Personal information
- Full name: Dejan Marković
- Date of birth: 26 May 1973 (age 52)
- Place of birth: Zemun, SFR Yugoslavia
- Height: 1.81 m (5 ft 11+1⁄2 in)
- Position(s): Midfielder

Senior career*
- Years: Team / Apps / (Gls)
- 1989–1992: Partizan / 23 / (1)
- 1993: Figueres / 12 / (2)
- 1993–1997: Logroñés / 124 / (17)
- 1997–2000: Osasuna / 104 / (8)
- 2000–2004: Admira Wacker / 99 / (9)
- 2005–2011: Naters / 85 / (10)
- Total:  / 447 / (47)

Managerial career
- 2007–2012: Naters
- 2013–2015: Visp
- 2017–2019: Naters

= Dejan Marković (Serbian footballer) =

Serbian footballer

Dejan Marković (Serbian Cyrillic: Дејан Марковић; born 26 May 1973) is a Serbian retired footballer who played as a right midfielder, and a current manager.

==Football career==
Marković was born in Zemun, Socialist Federal Republic of Yugoslavia. He started his senior career at the age of only 16 with FK Partizan, in the Yugoslav First League.

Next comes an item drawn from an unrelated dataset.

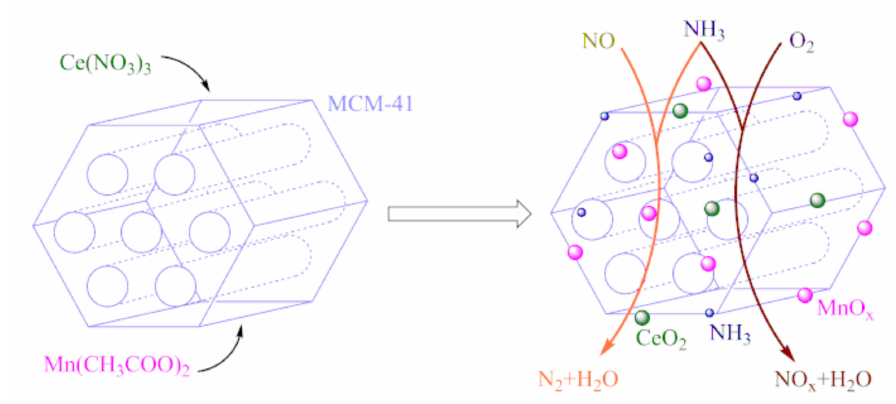
Figure 2. Schematic representation of catalyst preparation and SCR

In January 1993 Marković moved to Spain where he remained for the following seven 1/2 seasons, in representation of UE Figueres, CD Logroñés and CA Osasuna. He competed in Segunda División with all the clubs and the second in La Liga, being relegated from the latter in 1995 and 1997.

Before retiring Marković played four years in Austria with FC Admira Wacker Mödling, and six in Switzerland with FC Naters. He acted as player-coach to the second side for the vast majority of his spell.